The central message Netanyahu wanted to convey was, according to the analysis of this document, clear: he (Netanyahu) is the "master of diplomacy" who will build for Israel a new network of alliances and allies with illiberal leaders around the world, leading Israel towards a new era in the international arena and in its international relations so that it does not remain "captive to privileged relations with the United States and the West." Over the past 14 years, Netanyahu has brought relations between Israel and the United States in particular to a nadir not seen since the creation of a state. Israel, mainly by violating one of the basic axioms of all previous Israeli prime ministers, whether on the right or on the "left", has transformed American support for Israel from a matter at the heart of the consensus in American policy into a divisive one.

This "irresponsible" behavior, as the document describes it, has inflicted enormous damage on Israel, some of which has been a dramatic loss of support, both among elected Democratic Party and among U.S. Jews, most of whom support the party. Polls in the United States in recent months have shown that "the younger generation there supports the State of Israel much less than in the past, due to the policy of right-wing governments."

However, October 7, 2023 and the war that followed "revealed a painful truth: "The diplomatic strategy adopted by right-wing governments constituted a resounding failure." It turns out that all of Israel's new right-wing friends are nothing more than an unreliable "tilted wall," with some "choosing to publicly side with Hamas, while others have made do with timid denunciations." The two stars of Likud's 2019 election campaign "stood out particularly in the hostility they showed toward Israel in its harshest days in its history": Donald Trump used a speech to supporters a few days later to praise Lebanese Hezbollah and mock Israel's security services, while Putin persistently refused to condemn the killings and kidnappings in the "Gaza envelope" towns and then vetoed Russia's veto to thwart a draft resolution condemning Hamas in the Three weeks after Black Saturday, he received a Hamas delegation in Moscow.

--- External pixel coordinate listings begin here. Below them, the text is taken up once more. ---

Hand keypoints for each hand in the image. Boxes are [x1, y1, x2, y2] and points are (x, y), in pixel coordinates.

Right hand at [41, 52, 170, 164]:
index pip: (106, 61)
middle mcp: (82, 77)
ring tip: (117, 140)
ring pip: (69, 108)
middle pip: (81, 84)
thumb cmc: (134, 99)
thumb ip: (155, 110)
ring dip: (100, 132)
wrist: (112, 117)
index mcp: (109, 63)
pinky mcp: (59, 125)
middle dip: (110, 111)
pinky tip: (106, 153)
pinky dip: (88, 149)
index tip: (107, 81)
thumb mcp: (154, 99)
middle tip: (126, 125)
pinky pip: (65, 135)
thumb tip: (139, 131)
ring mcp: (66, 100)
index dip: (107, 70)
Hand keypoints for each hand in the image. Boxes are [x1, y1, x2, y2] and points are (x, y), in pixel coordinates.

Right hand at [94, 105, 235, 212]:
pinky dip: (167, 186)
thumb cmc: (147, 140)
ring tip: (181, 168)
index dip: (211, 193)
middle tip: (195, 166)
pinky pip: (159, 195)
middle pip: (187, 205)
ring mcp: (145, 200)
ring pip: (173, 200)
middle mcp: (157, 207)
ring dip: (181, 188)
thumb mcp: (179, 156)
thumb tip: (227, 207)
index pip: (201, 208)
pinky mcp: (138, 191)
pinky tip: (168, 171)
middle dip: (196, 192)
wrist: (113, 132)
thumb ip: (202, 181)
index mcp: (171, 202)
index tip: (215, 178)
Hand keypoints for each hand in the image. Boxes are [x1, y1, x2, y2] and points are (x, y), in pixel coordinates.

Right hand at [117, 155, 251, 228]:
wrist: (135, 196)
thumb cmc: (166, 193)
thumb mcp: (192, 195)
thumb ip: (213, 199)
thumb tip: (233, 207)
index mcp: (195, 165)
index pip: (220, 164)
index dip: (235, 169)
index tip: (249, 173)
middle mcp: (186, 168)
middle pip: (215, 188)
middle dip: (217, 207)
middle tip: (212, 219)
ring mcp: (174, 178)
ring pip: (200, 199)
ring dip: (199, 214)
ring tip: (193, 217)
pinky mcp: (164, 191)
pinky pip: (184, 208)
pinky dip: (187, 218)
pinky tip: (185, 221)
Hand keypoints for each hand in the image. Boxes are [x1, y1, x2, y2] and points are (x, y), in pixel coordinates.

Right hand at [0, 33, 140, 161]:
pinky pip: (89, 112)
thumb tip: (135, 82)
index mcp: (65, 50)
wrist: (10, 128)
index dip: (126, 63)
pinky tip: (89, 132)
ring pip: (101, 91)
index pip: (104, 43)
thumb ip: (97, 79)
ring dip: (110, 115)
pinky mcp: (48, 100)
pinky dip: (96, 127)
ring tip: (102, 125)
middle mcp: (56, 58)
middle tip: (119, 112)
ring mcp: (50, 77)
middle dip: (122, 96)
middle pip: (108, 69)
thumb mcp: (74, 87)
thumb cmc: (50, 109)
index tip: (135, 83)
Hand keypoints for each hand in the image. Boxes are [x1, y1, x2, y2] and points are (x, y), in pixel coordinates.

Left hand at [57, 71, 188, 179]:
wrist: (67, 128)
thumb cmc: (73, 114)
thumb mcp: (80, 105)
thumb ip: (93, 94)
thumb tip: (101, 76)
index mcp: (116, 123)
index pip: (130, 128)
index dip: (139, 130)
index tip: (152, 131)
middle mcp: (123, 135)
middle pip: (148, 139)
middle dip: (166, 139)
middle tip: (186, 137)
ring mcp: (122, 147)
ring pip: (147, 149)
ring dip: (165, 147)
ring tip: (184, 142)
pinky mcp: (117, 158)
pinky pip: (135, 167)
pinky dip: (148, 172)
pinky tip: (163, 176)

In contrast, Western allies traditionally allied to Israel were those attacked by Netanyahu and his allies the first to come up to support Israel in its predicament, both in words and in deeds. While Russia stood up for Hamas, the United States sent massive military forces to the region, which also included two aircraft carriers and an air train for advanced defense equipment and systems, including to deter Hezbollah from attacking Israel. While China refused to condemn what happened on "Black Saturday," the European Parliament declared " This was followed by a series of visits of support and support by a number of leaders of Western countries, led by France, Italy and England, as well as US President Joe Biden and the secretaries of state and defense in his administration, following his "historic speech of support and support that will be remembered by many generations to come."

In the final analysis, within a few hours, "we witnessed the complete collapse of the diplomatic concept and orientation on which right-wing governments and their leaders have underpinned over the past decade and a half," when it tried to distance Israel from its traditional allies in the West, which were considered "too liberal," and replace it with "non-democratic states that support terrorist organizations in the region (such as Russia and China) and countries led by illiberal leaders (such as Hungary, India, and Brazil)."

The authors of the document conclude by recording the following conclusion: Behind this historic shift that Netanyahu governments sought to achieve in Israel's foreign relations is a simple motivation: None of these "new friends" shows any interest or concern about the Israeli-Palestinian conflict, criticizes the government's policies in the OPT, or cares about Israel remaining a democratic state. "In other words, Netanyahu was looking for comfortable political partners, even at the cost of harming Israel's national security."